Araştırmacılar, aşırı işlenmiş gıdalardaki %10'luk artışın, baş ve boyun kanseri riskini %23, yemek borusu adenokarsinomu riskini ise %24 artırdığını keşfetti. Ancak, artan vücut yağı, istatistiksel ilişkinin yalnızca küçük bir kısmını açıkladı.

Aşağıda, yazının zihin haritası diagramı özeti görülebilir:

Aşırı İşlenmiş Gıdaların kanser riskine bağımsız etkileri hakkında çalışma

Yorum

Aşırı işlenmiş gıdaların, birkaç gözlemsel çalışmada fazla kilo ve artan vücut yağ oranları ile ilişkilendirilmesi mantıklıdır. Bu gıdalar genellikle lezzetli, kullanışlı ve ucuz olmasıyla bilinir ve genellikle büyük porsiyon tüketimini ve aşırı kalori alımını teşvik eder. Ancak, bu çalışmada dikkat çekici olan, aşırı işlenmiş gıdaların tüketimi ile üst solunum ve sindirim yollarına ait kanserler arasındaki ilişkinin, vücut kitle indeksi ve bel-kalça oranı ile yeterince açıklanmıyor oluşudur.

Bu bulgu, aşırı işlenmiş gıdaların tüketimiyle ilişkili bu tür kanserlerin önlenmesinde, sadece kilo verme tedavilerine, örneğin semaglutide gibi yöntemlere odaklanmanın yeterli olmayacağını göstermektedir. Bu nedenle, bu kanser türlerinin önlenmesinde daha kapsamlı stratejilerin benimsenmesi gerekmektedir.

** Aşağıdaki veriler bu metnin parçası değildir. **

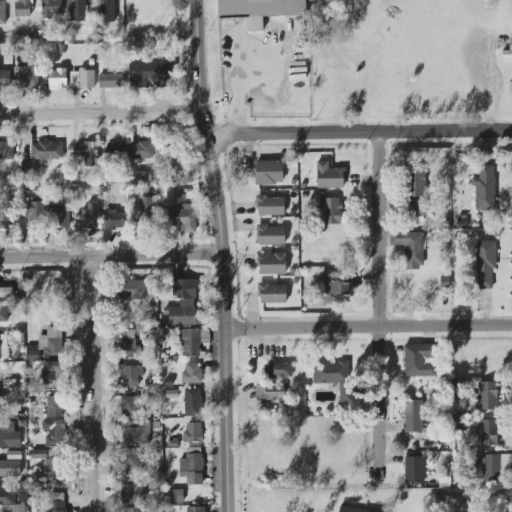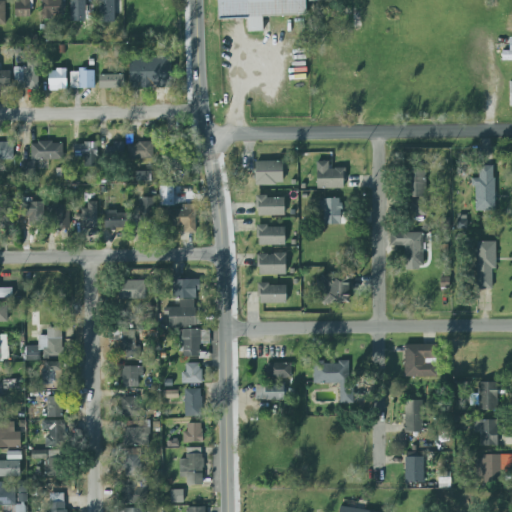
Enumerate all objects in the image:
building: (315, 0)
building: (22, 8)
building: (50, 8)
building: (259, 8)
building: (259, 10)
building: (77, 11)
building: (106, 11)
building: (2, 12)
building: (507, 52)
road: (184, 57)
building: (150, 72)
building: (26, 76)
building: (5, 78)
building: (57, 79)
building: (81, 79)
building: (110, 81)
road: (239, 91)
building: (510, 93)
road: (100, 114)
road: (358, 132)
building: (6, 150)
building: (140, 150)
building: (46, 151)
building: (114, 152)
building: (86, 153)
building: (41, 155)
building: (27, 169)
building: (269, 173)
building: (145, 176)
building: (329, 176)
building: (484, 189)
building: (416, 192)
building: (166, 196)
building: (269, 206)
building: (270, 206)
building: (146, 209)
building: (330, 211)
building: (33, 212)
building: (59, 215)
building: (87, 215)
building: (7, 216)
building: (183, 218)
building: (115, 219)
building: (271, 235)
building: (409, 248)
road: (227, 254)
road: (113, 255)
building: (486, 263)
building: (271, 264)
building: (271, 264)
building: (183, 287)
building: (184, 288)
building: (333, 288)
building: (131, 289)
building: (333, 289)
building: (5, 292)
building: (271, 293)
building: (272, 293)
road: (380, 299)
building: (3, 313)
building: (183, 314)
building: (184, 314)
road: (369, 326)
building: (193, 342)
building: (135, 343)
building: (46, 345)
building: (3, 346)
building: (419, 360)
building: (279, 370)
building: (191, 374)
building: (52, 375)
building: (130, 376)
building: (334, 377)
road: (91, 384)
building: (269, 392)
building: (169, 394)
building: (487, 396)
building: (488, 396)
building: (192, 402)
building: (0, 406)
building: (0, 407)
building: (55, 407)
building: (130, 408)
building: (413, 416)
building: (486, 432)
building: (54, 433)
building: (136, 433)
building: (192, 433)
building: (9, 435)
building: (38, 454)
building: (132, 462)
building: (54, 463)
building: (10, 465)
building: (192, 466)
building: (491, 467)
building: (414, 470)
building: (21, 491)
building: (130, 493)
building: (132, 493)
building: (7, 495)
building: (176, 496)
building: (56, 502)
building: (13, 508)
building: (131, 509)
building: (194, 509)
building: (129, 510)
building: (350, 510)
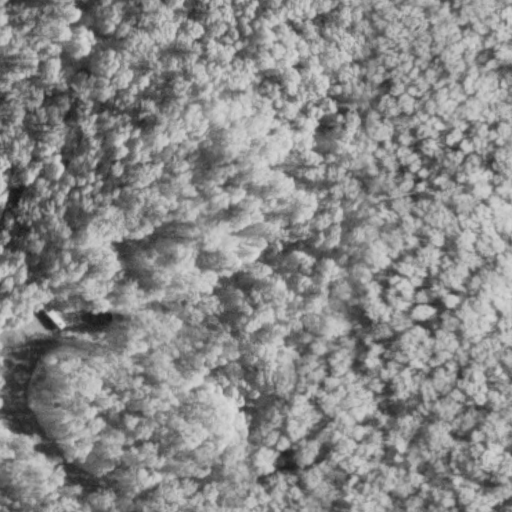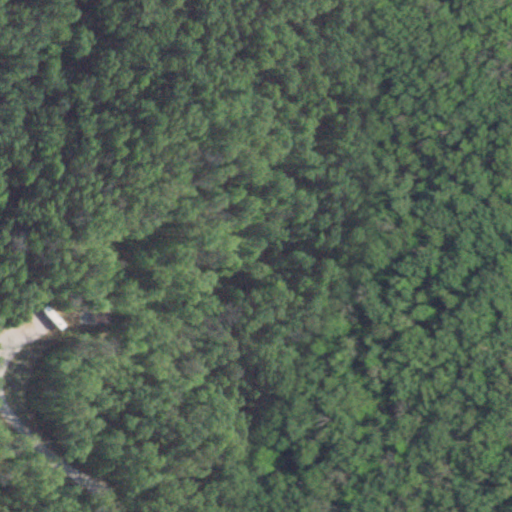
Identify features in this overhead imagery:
road: (446, 414)
road: (32, 436)
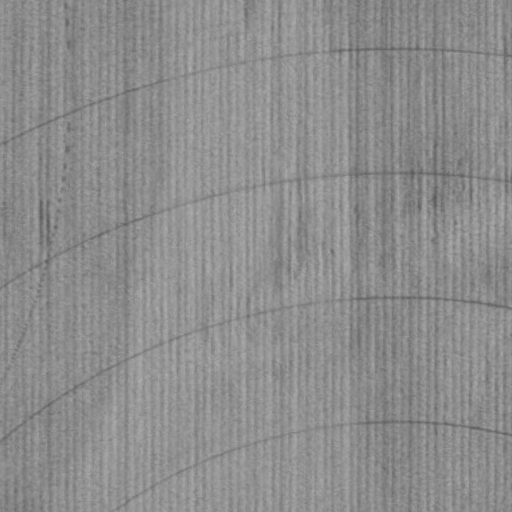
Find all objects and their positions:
crop: (256, 256)
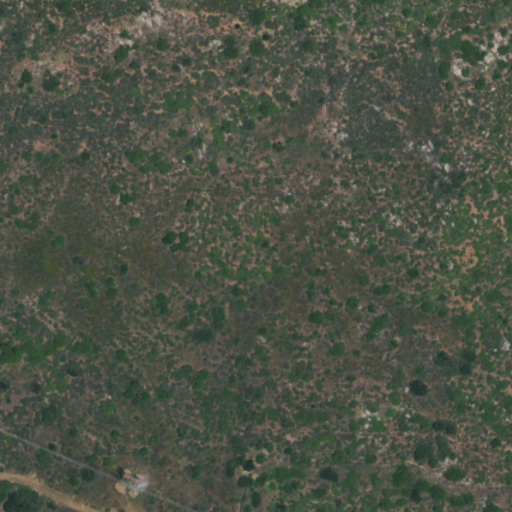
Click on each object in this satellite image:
road: (52, 487)
power tower: (135, 489)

Araştırmacılar, ilişkiyi açıklayabilecek diğer mekanizmaların olabileceğini önerdi. Örneğin, daha önce hastalık riski ile ilişkilendirilmiş emülgatörler ve yapay tatlandırıcılar gibi katkı maddeleri, gıda ambalajlarından ve üretim süreçlerinden kaynaklanan kontaminantlar, aşırı işlenmiş gıda tüketimi ile üst solunum ve sindirim yoluna ait kanserler arasındaki bağlantıyı kısmen açıklayabilir.

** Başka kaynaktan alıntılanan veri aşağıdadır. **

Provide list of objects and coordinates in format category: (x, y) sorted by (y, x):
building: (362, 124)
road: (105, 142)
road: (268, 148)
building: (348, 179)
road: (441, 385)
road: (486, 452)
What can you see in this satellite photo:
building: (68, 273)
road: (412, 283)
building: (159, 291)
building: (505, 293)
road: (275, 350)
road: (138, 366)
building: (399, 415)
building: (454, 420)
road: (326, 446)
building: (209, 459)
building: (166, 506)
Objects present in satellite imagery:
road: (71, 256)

Aşırı işlenmiş gıdalar birçok olumsuz sağlık sonucuyla açık bir şekilde ilişkilidir, ancak bunların gerçekten neden olduğu, yoksa genel sağlıkla ilgili davranışlar ve sosyoekonomik pozisyonlar gibi altta yatan faktörlerin bağlantıdan sorumlu olup olmadığı hala belirsizdir.

Araştırmacılar, aşırı işlenmiş gıdalar ile baş ve boyun kanseri ve yemek borusu adenokarsinomu arasındaki bağlantıya katkıda bulunabilecek mekanizmaları daha fazla belirlemek için daha fazla araştırma yapılması gerektiğini vurguladı.

Bu çalışma, aşırı işlenmiş gıdalar]ve kanser riski arasında bir bağlantı olduğunu öne süren artan kanıt havuzuna katkıda bulunmaktadır. Aşırı işlenmiş gıdaların yüksek tüketimi ile üst solunum ve sindirim yoluna ait kanser gelişme riskinin artması, tam tahıllar, sebzeler, meyveler ve baklagillerden zengin sağlıklı bir diyet tüketmeye yönelik kanser riskini azaltma tavsiyelerimizi desteklemektedir.